Companies that are selling products accepting cryptocurrencies, like Bitcoin, are on the rise. This is a good sign of cryptocurrency getting recognized as a valued payment method. This will generate even more global awareness about Bitcoin and other cryptocurrencies in general.
So no “highway to hell” for the cryptocurrencies? Well, not exactly, but there can be a “bad moon rising” in the future; mainly in the form of taxes. In earlier articles we have given some pointers why there is such a “negative image” created around everything Crypto related. For example : the trade of illegal goods, like drugs, and the shutdown of Silk Road by the US government. That way; the US seized all of the Bitcoins that had belonged to Silk Road.
It was shut down after an FBI raid in September 2013, when agents took control of its server and arrested the people that were involved with this shady “marketplace”. A clever move to gain a foothold on the Bitcoin market. As Bitcoin rises in price; so does the profit the US potentially could get.
Last December, the US agreed to kind of “legalize” the use of Bitcoin and more importantly, NO TAX would be asked when using Bitcoin. There is also no “regulatory institute” planned in short term. (http://www.forbes.com/sites/kashmirhill/2014/01/31/Bitcoins-legality-around-the-world/ )
Granted, there are some shady websites and people out there, just like in the “non virtual” world. But the US made a historical step forward concerning Bitcoin. By accepting it as a “legal payment method”, they recognized Bitcoin for what it is. But the US is not representing the whole wide world, so what are the other countries thinking about Bitcoin and other cryptocurrencies?
There are some articles out there that project a 58% tax on the use of Bitcoin, and other doom scenarios. Honestly, countries won’t take such drastic measures. Some countries will, in the future, probably opt for some form of tax, but nothing concrete is on the drawing board.
The fact that the US “accepted” Bitcoin as a viable payment method gave most countries pause during which they will probably opt for a “ wait and see” stance. Some countries, like Belgium and Croatia, already do so, to see what way the wind is blowing.
Most of the “doom thinking writers” forget most countries follow the mainstream, aka US policy. Ok, not on everything, but on most things. So the “we got confirmation for the cyber doodah institute from this or that country blah blah” doesn’t mean anything and hasn’t got any validity.
Remember, if a country does have a policy or a certain course, they will publicize that in official documents, or sometimes an official statement will appear in financial publications (like Forbes, the Times, etc). But it seems we are drifting off-topic.
So to tax or not to tax? If there is a tax, the government will get a piece of every transaction people do with Bitcoin.
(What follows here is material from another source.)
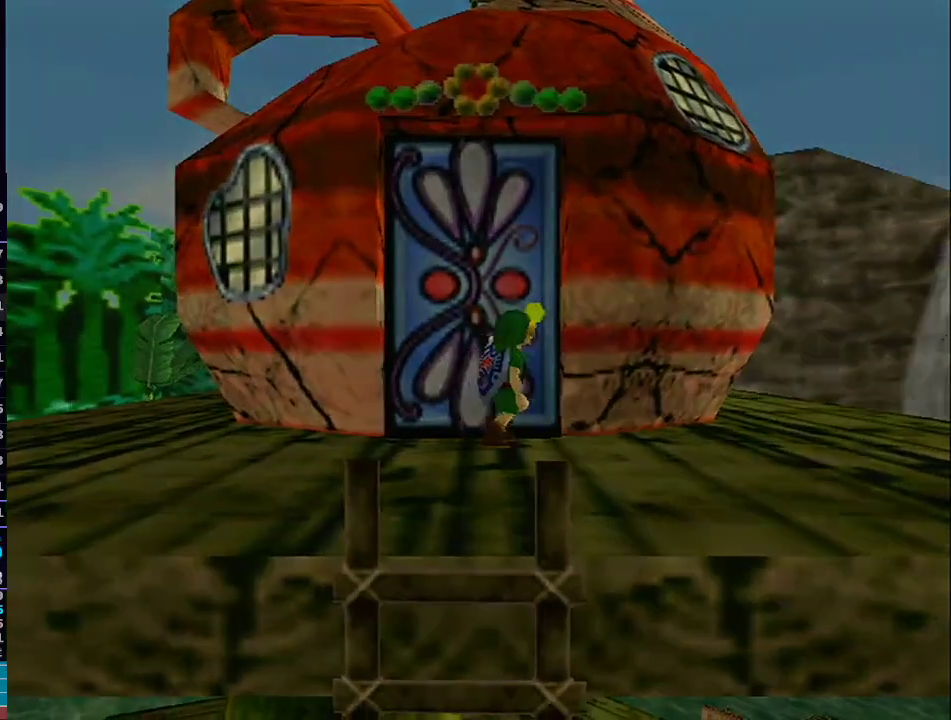
{"buttons": ["L1"], "left_stick": "center", "right_stick": "center", "events": [[217, "L1", "down"]]}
If that tax is too high, like the 58% like some doom writers think, Bitcoin will lose much of their support, because it wouldn’t be very profitable anymore.
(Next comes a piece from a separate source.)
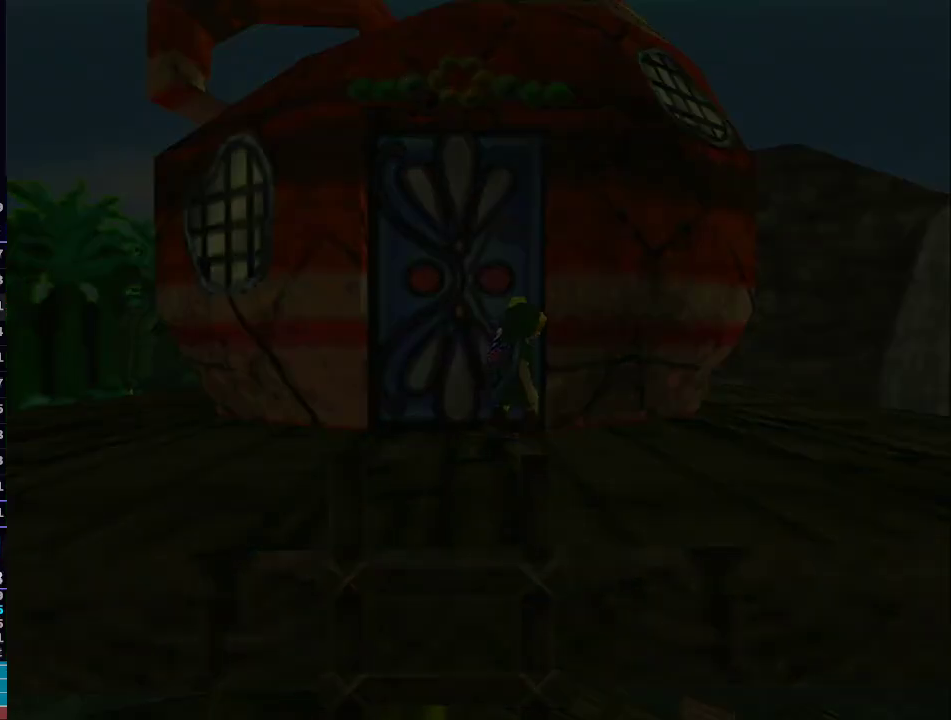
{"buttons": [], "left_stick": "center", "right_stick": "center", "events": [[50, "L1", "up"]]}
Let’s face it : people want to make an extra buck,Euro, whatever, so they use Bitcoin. If the tax will be too high, people tend to go to greener pastures and choose other cryptocurrencies to trade and pay with.
A tax on Bitcoin isn’t that great for businesses either. If there is no tax, the items can be sold at much lower prices, because no tax will be levied against the product. There is a chance you need to pay import tax, but that is a chance you also have when buying things on amazon.com while living in Europe.
Will the future of Bitcoin and other cryptocurrencies be a great one? That is a difficult question. In the short term, most countries will adopt a “wait and see” stance. Eventually some countries will dig deep and follow the US example of treating Bitcoin as an “official payment method”.
There may be countries that want to “milk the cash cow”, but if they tax the coin too much, users will choose other cryptocurrencies. It’s a good thing that there is no lack of altcoins. Although the tax levy avenue will not be practical, because a regulatory institute and “watchdog” needs to be created, and this will not be attempted in current climate.
In the long run there may be some attempts to create some form of regulatory institution, but how that will look like, let alone function, will be something for the future.